**PROVIDED MATERIAL**
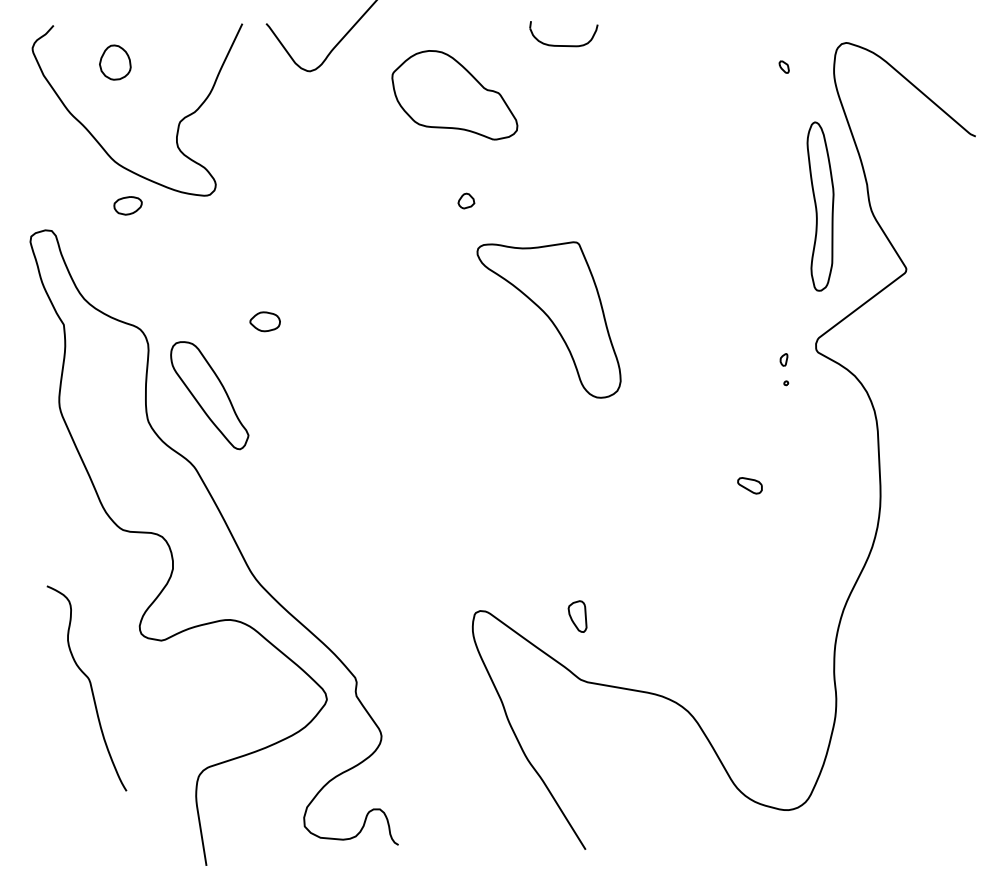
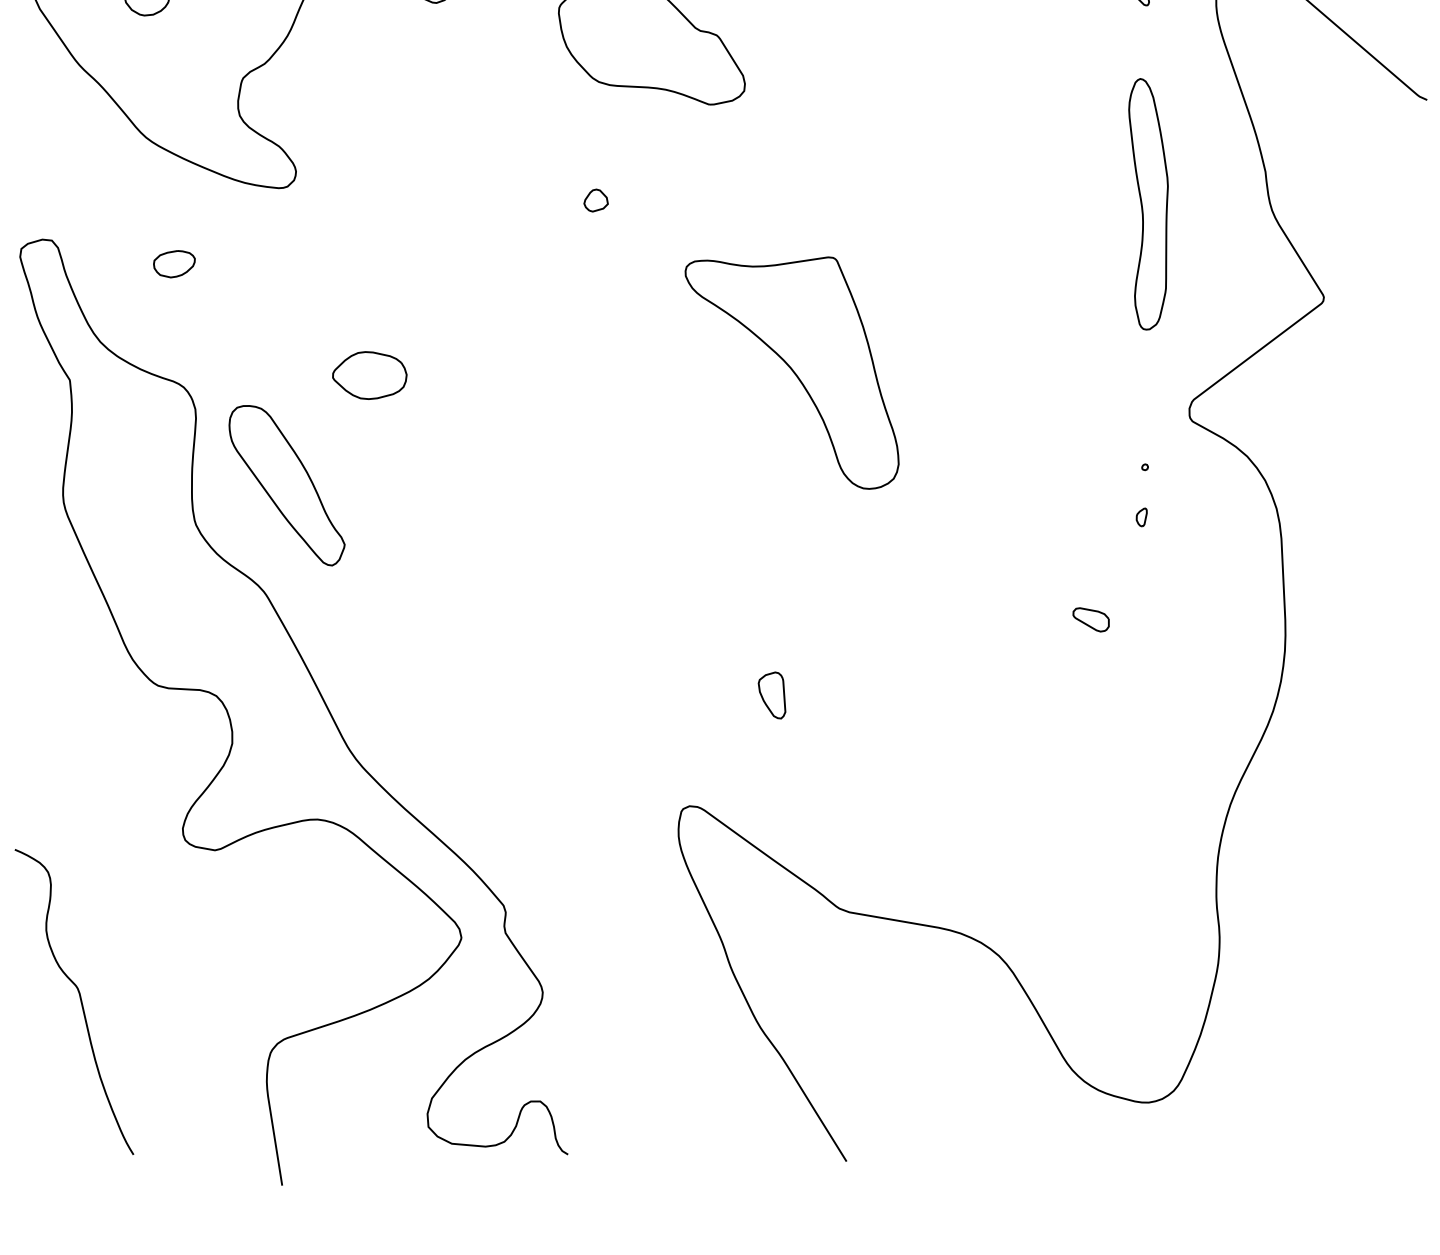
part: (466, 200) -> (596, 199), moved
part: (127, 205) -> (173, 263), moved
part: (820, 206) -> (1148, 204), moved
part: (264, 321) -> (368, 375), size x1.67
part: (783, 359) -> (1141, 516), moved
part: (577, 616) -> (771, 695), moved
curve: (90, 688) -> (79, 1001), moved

**WHAT IS EXPECTED**
Copy out exactly the lines running from the line with "part: (783, 359) -> (1141, 516), moved" to the end of the records, inclusive.

**SOLUTION BELOW**
part: (783, 359) -> (1141, 516), moved
part: (577, 616) -> (771, 695), moved
curve: (90, 688) -> (79, 1001), moved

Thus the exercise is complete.